START EXCERPTED RECORDS

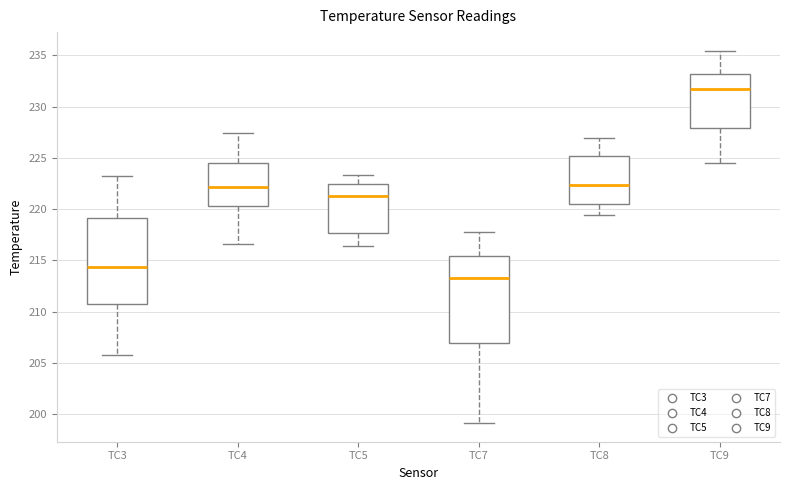

Reading left to right, transcribe this box plot: for each box, give where its median line is, the range the box spans, and where its two whiskers end, as read against the y-axis. The values are not printed on the chart, so give them approximately, as read against the axis.

TC3: median 214.5, box 211.0 to 219.0, whiskers 206.0 to 223.0
TC4: median 222.0, box 220.5 to 224.5, whiskers 216.5 to 227.5
TC5: median 221.0, box 217.5 to 222.5, whiskers 216.5 to 223.5
TC7: median 213.5, box 207.0 to 215.5, whiskers 199.0 to 217.5
TC8: median 222.5, box 220.5 to 225.0, whiskers 219.5 to 227.0
TC9: median 231.5, box 228.0 to 233.0, whiskers 224.5 to 235.5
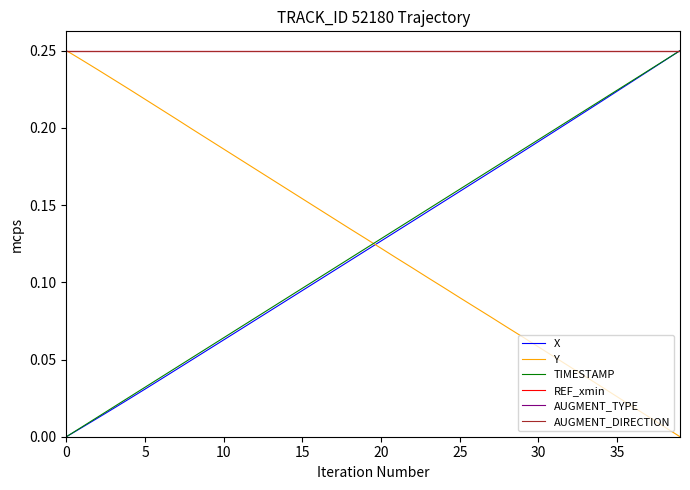

Is this an area chart (filled region under the line)?

No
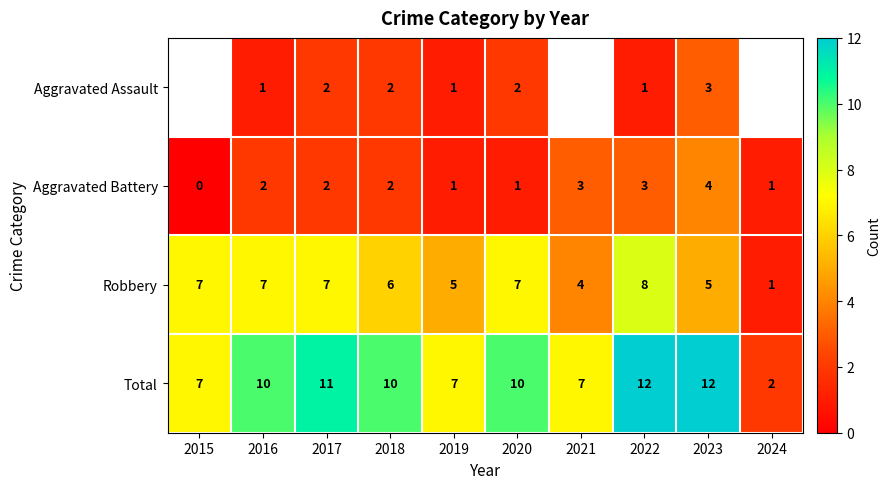

What is the sum of the Total values at 2015 and 2016?

17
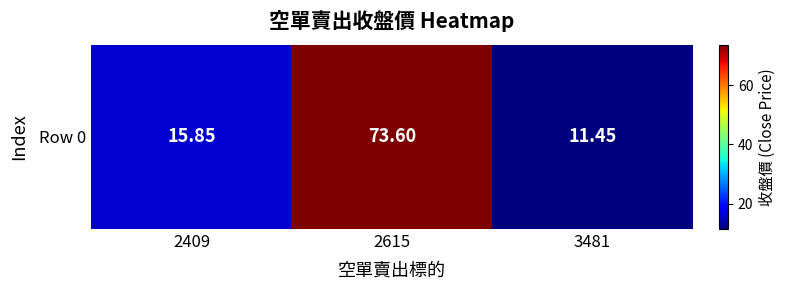

Is it true that the value at 2615 is 20.4?

False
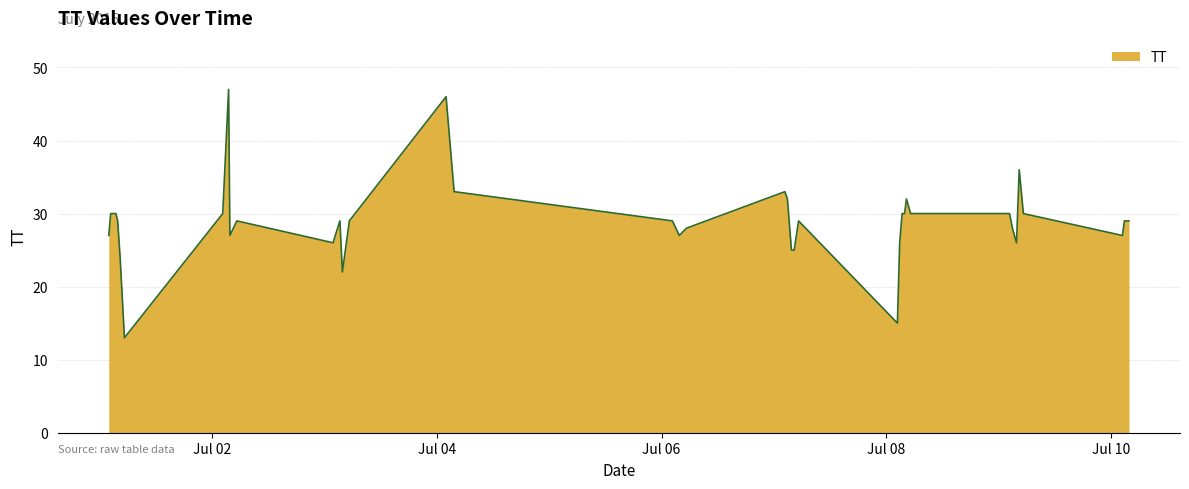

What is the difference between the maximum and minimum values?

34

END EXCERPTED RECORDS

Copy every row above word for word, leaving out the pictures.

Reading left to right, transcribe this box plot: for each box, give where its median line is, the range the box spans, and where its two whiskers end, as read against the y-axis. The values are not printed on the chart, so give them approximately, as read against the axis.

TC3: median 214.5, box 211.0 to 219.0, whiskers 206.0 to 223.0
TC4: median 222.0, box 220.5 to 224.5, whiskers 216.5 to 227.5
TC5: median 221.0, box 217.5 to 222.5, whiskers 216.5 to 223.5
TC7: median 213.5, box 207.0 to 215.5, whiskers 199.0 to 217.5
TC8: median 222.5, box 220.5 to 225.0, whiskers 219.5 to 227.0
TC9: median 231.5, box 228.0 to 233.0, whiskers 224.5 to 235.5

Is this an area chart (filled region under the line)?

No

What is the sum of the Total values at 2015 and 2016?

17

Is it true that the value at 2615 is 20.4?

False

What is the difference between the maximum and minimum values?

34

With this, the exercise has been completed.